Now, our first choice should be to lift the cuts. We have the ability to do that in this Congress if we had the guts.

But failing that, we should at least give the DOD and Pentagon flexibility. Every witness we have heard from this year has told us we are facing a hollow force. The General Shelton of Space Command said he was already facing chaos, and he was not exaggerating.

Secretary of Defense Panetta, all of the SecDefs have warned us about this. And what have we done?

Sixteen hours into this markup, we are finally facing the real issue before this committee. It's not just up to me to come up with a response. There's got to be positive action taken by this committee to at least give our troops, our men and women in uniform, some flexibility.

What I am proposing in this amendment could not be a simpler amendment; it's really just one sentence. It gives the SecDef discretion in the national interests to cumulatively move $20 billion.

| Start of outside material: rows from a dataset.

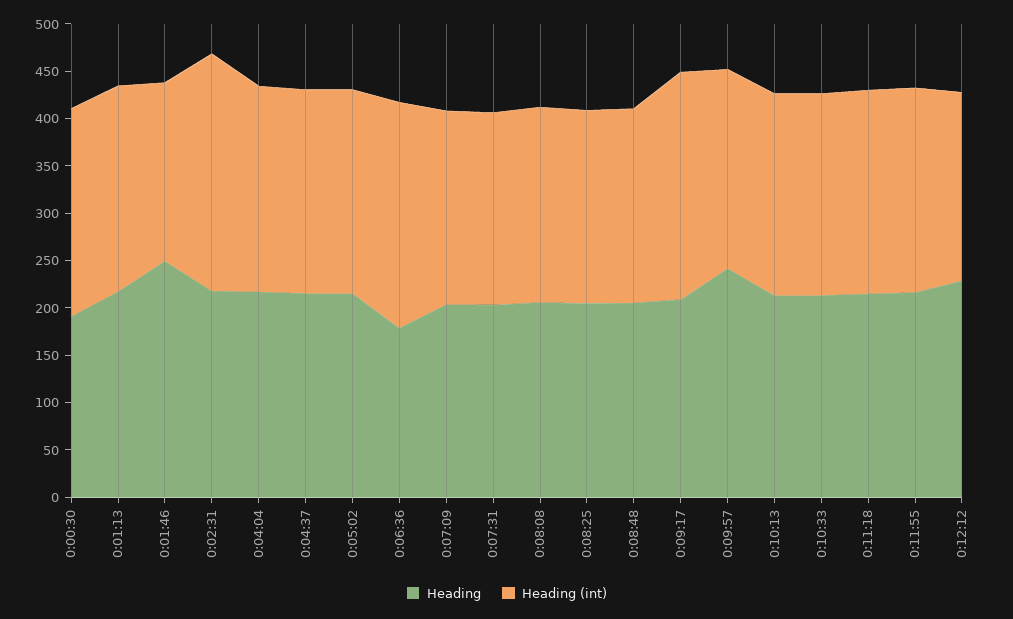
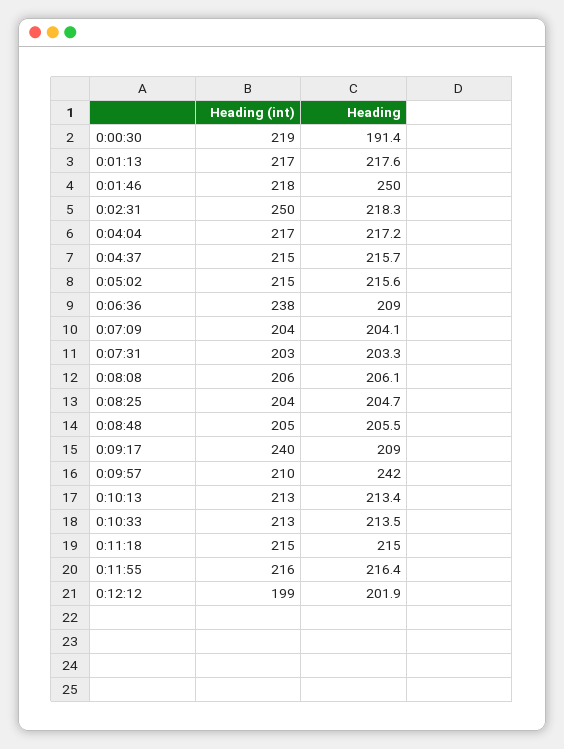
  {
    "Heading": {
      "0:00:30": 191.4,
      "0:01:13": 217.6,
      "0:01:46": 250,
      "0:02:31": 218.3,
      "0:04:04": 217.2,
      "0:04:37": 215.7,
      "0:05:02": 215.6,
-     "0:06:36": 180,
+     "0:06:36": 209,
      "0:07:09": 204.1,
      "0:07:31": 203.3,
      "0:08:08": 206.1,
      "0:08:25": 204.7,
      "0:08:48": 205.5,
      "0:09:17": 209,
      "0:09:57": 242,
      "0:10:13": 213.4,
      "0:10:33": 213.5,
      "0:11:18": 215,
      "0:11:55": 216.4,
-     "0:12:12": 230
+     "0:12:12": 201.9
    },
    "Heading (int)": {
      "0:00:30": 219,
      "0:01:13": 217,
-     "0:01:46": 190,
+     "0:01:46": 218,
      "0:02:31": 250,
      "0:04:04": 217,
      "0:04:37": 215,
      "0:05:02": 215,
      "0:06:36": 238,
      "0:07:09": 204,
      "0:07:31": 203,
      "0:08:08": 206,
      "0:08:25": 204,
      "0:08:48": 205,
      "0:09:17": 240,
      "0:09:57": 210,
      "0:10:13": 213,
      "0:10:33": 213,
      "0:11:18": 215,
      "0:11:55": 216,
      "0:12:12": 199
    }
  }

The effect of sequestration in one year is $40 billion. This would allow him to alleviate half of that arbitrary stupidity.

Because, as many of you know, each Navy ship is a program, project and activity. How do you cut each ship eight to twelve percent? This is insanity, and so far, this Committee has not done anything about it.

I'm not saying this is a perfect solution, but it is a start. It could not be more completely bipartisan.

If this Committee does not stand up for the Armed Services, who is going to do it?

If others can suggest a better means, please let me know. In the meantime, this is all you're going to be allowed to vote on in this whole markup of sixteen hours to save our troops.

As you know, due to sequential referral rules, amendments have to be crafted in a wily way so that you can get it accepted procedurally in this Committee. And we will have to work with others in Congress in both houses to get this job done.

But let's begin that job tonight. Let's not swallow sequestration whole. Let's not accept a hollow force.

America deserves better than that. I've been complaining about this in hearings since February.

This is our chance. This is our only chance. If not us, who? If not now, when?

And I am sorry it is 1:30 in the morning before we faced the elephant in the room -- the serious question that this Committee faces.

How are you going to answer the reporters' question when they ask you, sometime over the next year or two? Sequestration, unless we stop it, is a nine year deal?

How are you doing to answer that question -- what did you do to protect our military from sequestration?

This is your answer. Please vote for this amendment.